» **PROMPT**
The stretch from the line with "focal_35mm: 14" through the line with "focal_mm: 2.22" in the records below: write it out exactly, and nothing else.

» **GIVEN RECORDS**
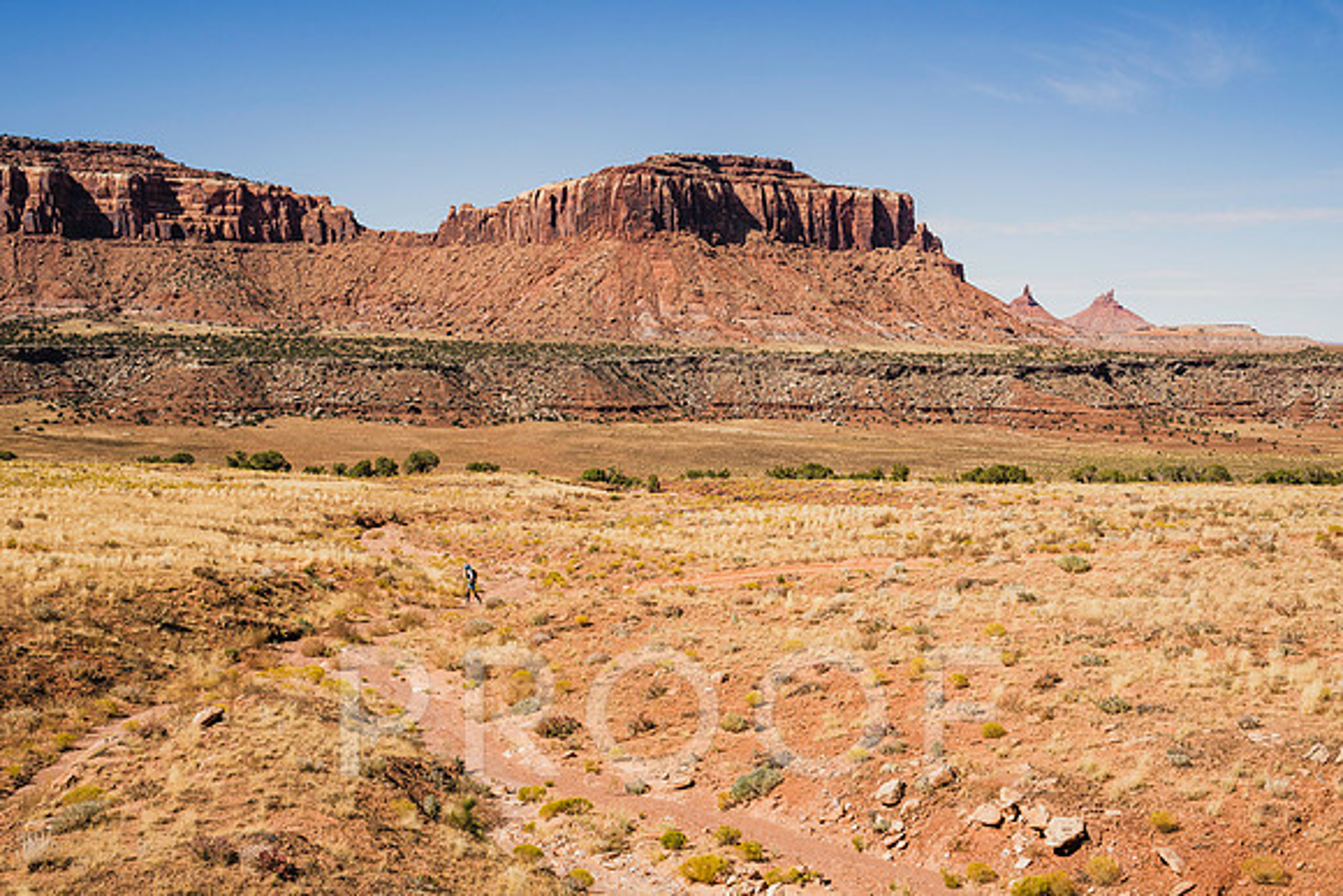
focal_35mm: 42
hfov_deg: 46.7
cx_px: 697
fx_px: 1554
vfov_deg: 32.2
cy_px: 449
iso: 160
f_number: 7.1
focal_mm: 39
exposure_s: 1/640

==

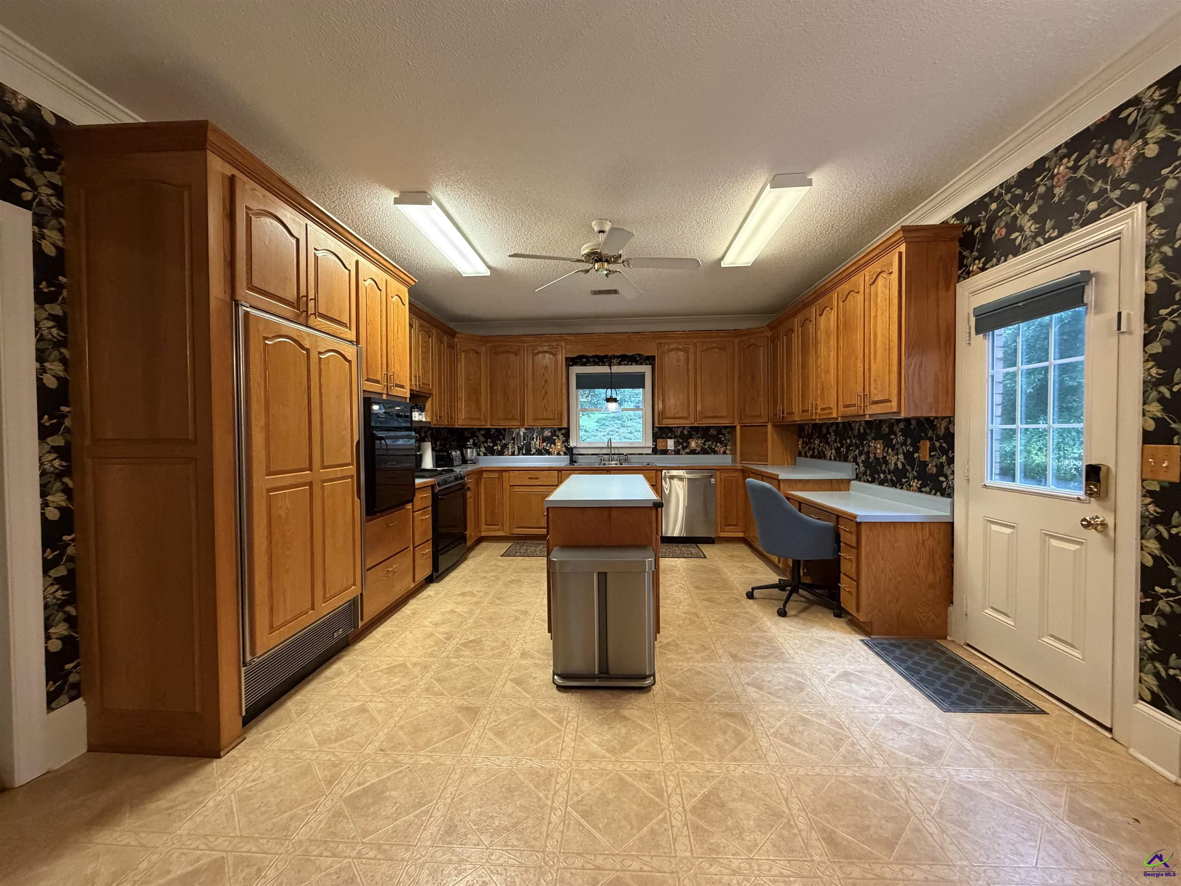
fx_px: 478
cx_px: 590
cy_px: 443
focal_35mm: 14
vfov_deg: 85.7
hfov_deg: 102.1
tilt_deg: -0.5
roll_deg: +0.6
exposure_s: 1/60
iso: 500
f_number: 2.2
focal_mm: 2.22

» **ANSWER TO THIS PROBLEM**
focal_35mm: 14
vfov_deg: 85.7
hfov_deg: 102.1
tilt_deg: -0.5
roll_deg: +0.6
exposure_s: 1/60
iso: 500
f_number: 2.2
focal_mm: 2.22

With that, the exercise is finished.